GOAL.
Copy the entries below word for word, starting at the very first line and stopping after the line containing "order: Pinales", which is included.
::::
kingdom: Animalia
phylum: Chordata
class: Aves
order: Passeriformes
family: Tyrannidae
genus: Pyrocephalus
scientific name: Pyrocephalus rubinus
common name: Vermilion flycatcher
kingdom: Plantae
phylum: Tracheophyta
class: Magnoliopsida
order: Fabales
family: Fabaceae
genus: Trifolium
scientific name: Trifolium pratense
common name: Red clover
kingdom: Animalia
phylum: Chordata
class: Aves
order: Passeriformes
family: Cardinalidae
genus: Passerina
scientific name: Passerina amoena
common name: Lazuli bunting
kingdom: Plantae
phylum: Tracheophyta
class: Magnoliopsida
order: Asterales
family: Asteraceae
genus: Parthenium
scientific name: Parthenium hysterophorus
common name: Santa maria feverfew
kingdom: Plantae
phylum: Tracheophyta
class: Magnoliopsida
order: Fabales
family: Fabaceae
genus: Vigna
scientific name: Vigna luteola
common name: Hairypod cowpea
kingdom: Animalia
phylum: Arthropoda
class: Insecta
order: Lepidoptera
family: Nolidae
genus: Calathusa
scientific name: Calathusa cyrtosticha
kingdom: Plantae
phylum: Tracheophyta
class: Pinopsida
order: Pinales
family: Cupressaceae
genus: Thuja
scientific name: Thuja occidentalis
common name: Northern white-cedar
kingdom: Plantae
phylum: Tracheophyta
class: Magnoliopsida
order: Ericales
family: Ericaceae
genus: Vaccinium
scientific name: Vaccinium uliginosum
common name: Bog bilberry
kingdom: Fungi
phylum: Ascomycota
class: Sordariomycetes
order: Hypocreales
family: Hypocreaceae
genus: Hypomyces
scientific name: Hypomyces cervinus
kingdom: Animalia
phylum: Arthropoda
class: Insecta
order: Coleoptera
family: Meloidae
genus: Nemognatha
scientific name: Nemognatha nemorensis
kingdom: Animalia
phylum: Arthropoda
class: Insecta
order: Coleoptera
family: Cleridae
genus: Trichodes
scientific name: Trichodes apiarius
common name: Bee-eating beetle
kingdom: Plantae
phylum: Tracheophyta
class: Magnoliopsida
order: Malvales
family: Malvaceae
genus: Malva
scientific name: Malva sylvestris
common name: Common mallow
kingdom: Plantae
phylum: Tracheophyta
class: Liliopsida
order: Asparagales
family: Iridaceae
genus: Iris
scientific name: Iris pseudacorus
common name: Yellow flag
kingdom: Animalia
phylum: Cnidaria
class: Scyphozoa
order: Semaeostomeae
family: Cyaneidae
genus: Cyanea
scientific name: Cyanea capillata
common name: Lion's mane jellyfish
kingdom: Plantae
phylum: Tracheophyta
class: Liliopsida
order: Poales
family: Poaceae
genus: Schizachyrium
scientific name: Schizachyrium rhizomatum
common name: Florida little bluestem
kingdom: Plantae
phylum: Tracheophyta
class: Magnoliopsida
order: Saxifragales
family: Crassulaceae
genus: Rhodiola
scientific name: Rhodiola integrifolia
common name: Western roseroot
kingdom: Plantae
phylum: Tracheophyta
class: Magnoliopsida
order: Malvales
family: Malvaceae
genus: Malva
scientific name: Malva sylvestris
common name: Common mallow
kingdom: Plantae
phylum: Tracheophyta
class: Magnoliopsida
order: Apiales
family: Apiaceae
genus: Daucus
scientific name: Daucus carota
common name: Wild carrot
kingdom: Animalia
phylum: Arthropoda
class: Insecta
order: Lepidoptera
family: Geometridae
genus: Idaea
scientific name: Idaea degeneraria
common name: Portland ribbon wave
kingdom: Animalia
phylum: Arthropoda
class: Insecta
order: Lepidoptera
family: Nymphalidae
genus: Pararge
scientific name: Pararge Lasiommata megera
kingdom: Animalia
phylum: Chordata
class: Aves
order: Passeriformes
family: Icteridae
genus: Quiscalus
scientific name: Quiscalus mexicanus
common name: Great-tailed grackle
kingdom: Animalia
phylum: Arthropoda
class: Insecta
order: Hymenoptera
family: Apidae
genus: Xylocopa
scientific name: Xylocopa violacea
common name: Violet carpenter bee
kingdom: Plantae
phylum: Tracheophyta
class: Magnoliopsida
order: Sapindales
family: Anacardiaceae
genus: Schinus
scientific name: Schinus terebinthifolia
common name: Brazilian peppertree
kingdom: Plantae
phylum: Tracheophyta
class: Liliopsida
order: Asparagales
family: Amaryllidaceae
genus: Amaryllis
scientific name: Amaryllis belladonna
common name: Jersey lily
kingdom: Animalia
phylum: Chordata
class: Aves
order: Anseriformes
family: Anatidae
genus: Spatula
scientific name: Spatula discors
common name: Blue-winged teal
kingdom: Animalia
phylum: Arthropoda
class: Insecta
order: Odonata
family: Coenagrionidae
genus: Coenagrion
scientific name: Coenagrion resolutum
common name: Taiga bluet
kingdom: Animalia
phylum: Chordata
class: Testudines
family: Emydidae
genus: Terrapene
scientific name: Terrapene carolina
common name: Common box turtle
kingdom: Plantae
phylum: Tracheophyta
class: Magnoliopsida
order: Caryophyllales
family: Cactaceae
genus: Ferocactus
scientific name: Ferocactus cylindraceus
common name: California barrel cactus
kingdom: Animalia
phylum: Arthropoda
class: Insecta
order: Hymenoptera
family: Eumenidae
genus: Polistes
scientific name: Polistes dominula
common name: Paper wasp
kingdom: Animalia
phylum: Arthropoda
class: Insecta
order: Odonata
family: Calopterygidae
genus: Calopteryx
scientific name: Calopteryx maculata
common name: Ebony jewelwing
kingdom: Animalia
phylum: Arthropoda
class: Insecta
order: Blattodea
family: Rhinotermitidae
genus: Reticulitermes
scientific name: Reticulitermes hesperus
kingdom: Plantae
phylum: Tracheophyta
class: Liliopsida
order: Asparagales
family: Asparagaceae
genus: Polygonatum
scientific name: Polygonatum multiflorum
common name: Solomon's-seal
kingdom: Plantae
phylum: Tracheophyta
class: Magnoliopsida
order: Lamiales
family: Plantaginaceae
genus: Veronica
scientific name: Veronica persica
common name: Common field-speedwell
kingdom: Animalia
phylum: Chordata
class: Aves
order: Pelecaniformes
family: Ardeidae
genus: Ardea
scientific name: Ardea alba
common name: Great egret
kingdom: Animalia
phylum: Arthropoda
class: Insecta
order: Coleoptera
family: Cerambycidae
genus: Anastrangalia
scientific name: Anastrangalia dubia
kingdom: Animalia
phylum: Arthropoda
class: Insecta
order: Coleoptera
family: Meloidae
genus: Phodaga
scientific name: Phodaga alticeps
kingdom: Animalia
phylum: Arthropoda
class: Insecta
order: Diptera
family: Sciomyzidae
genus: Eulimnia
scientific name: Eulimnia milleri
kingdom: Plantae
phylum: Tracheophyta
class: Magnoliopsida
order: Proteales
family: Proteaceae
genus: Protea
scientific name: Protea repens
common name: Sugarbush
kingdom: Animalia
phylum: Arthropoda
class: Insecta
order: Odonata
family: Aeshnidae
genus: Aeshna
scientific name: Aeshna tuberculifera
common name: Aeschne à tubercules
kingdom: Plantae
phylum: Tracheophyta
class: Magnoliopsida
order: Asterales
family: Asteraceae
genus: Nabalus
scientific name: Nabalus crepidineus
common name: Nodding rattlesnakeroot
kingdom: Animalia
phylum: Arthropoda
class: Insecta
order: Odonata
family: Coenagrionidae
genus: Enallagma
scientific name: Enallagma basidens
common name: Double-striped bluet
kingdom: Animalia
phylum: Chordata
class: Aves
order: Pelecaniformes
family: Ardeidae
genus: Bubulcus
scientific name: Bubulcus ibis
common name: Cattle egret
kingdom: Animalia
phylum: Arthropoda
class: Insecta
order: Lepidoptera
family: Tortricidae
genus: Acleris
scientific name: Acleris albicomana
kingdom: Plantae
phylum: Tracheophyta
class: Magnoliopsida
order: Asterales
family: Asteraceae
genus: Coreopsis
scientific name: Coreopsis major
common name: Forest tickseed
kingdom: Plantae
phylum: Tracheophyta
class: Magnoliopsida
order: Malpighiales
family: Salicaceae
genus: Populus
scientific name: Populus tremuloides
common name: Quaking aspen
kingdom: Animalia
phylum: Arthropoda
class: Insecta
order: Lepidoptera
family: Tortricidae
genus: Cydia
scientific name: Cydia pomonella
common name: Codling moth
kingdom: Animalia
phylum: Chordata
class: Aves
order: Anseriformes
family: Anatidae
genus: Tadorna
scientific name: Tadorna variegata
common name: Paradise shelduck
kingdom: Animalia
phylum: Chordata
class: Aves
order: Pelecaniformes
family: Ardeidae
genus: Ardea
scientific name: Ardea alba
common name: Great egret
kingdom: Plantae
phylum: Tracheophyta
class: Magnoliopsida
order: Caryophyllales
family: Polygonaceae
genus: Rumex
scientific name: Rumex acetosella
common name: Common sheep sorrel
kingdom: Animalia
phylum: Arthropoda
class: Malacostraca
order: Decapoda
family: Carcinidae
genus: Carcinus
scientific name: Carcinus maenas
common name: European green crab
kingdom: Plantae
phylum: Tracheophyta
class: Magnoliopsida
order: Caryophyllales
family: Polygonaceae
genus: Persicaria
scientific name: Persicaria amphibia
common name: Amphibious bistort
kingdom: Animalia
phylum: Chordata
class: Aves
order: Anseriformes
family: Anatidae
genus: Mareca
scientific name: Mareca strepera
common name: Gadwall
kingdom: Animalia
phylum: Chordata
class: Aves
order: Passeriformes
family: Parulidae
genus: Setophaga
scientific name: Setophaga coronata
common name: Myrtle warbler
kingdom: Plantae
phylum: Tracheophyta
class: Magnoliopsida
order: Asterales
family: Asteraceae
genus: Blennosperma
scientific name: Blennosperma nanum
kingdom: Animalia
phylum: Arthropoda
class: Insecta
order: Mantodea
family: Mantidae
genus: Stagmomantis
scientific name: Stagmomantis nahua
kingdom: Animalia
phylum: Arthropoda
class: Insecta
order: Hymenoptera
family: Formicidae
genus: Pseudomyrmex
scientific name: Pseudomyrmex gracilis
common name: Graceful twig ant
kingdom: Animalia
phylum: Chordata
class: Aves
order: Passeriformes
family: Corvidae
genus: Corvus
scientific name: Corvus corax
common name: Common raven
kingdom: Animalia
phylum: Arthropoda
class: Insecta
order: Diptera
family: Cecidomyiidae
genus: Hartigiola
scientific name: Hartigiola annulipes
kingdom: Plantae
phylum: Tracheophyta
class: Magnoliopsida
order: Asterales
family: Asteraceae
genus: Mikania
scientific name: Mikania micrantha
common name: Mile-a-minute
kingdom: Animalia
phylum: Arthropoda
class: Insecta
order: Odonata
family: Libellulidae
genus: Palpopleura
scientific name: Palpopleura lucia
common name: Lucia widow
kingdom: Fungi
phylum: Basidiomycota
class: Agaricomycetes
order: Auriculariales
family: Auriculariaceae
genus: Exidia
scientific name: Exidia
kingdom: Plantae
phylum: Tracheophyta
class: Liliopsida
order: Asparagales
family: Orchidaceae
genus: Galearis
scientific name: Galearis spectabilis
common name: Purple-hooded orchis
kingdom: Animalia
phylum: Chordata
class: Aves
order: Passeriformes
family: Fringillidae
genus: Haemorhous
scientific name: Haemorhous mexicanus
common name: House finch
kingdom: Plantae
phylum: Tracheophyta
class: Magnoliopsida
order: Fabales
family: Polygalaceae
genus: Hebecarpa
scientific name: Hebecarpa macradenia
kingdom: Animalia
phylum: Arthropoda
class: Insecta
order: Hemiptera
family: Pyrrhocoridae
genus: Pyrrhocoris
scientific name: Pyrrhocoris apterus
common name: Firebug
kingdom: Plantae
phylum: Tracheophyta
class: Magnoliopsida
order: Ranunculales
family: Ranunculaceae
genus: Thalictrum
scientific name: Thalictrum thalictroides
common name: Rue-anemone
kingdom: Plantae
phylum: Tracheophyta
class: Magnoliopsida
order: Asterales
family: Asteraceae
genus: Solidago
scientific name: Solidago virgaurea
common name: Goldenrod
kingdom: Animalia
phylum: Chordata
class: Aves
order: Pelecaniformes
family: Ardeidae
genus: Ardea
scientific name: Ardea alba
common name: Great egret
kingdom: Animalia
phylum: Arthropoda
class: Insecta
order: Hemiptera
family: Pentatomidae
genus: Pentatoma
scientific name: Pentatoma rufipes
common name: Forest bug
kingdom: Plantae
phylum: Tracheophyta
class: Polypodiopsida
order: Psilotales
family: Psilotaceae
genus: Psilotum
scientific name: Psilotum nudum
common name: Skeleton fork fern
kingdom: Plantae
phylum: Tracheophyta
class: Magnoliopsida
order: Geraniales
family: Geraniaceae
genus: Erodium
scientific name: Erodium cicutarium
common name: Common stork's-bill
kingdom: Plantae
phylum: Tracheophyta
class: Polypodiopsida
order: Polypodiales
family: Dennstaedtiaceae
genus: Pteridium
::::
RESULT FOR THIS TASK.
kingdom: Animalia
phylum: Chordata
class: Aves
order: Passeriformes
family: Tyrannidae
genus: Pyrocephalus
scientific name: Pyrocephalus rubinus
common name: Vermilion flycatcher
kingdom: Plantae
phylum: Tracheophyta
class: Magnoliopsida
order: Fabales
family: Fabaceae
genus: Trifolium
scientific name: Trifolium pratense
common name: Red clover
kingdom: Animalia
phylum: Chordata
class: Aves
order: Passeriformes
family: Cardinalidae
genus: Passerina
scientific name: Passerina amoena
common name: Lazuli bunting
kingdom: Plantae
phylum: Tracheophyta
class: Magnoliopsida
order: Asterales
family: Asteraceae
genus: Parthenium
scientific name: Parthenium hysterophorus
common name: Santa maria feverfew
kingdom: Plantae
phylum: Tracheophyta
class: Magnoliopsida
order: Fabales
family: Fabaceae
genus: Vigna
scientific name: Vigna luteola
common name: Hairypod cowpea
kingdom: Animalia
phylum: Arthropoda
class: Insecta
order: Lepidoptera
family: Nolidae
genus: Calathusa
scientific name: Calathusa cyrtosticha
kingdom: Plantae
phylum: Tracheophyta
class: Pinopsida
order: Pinales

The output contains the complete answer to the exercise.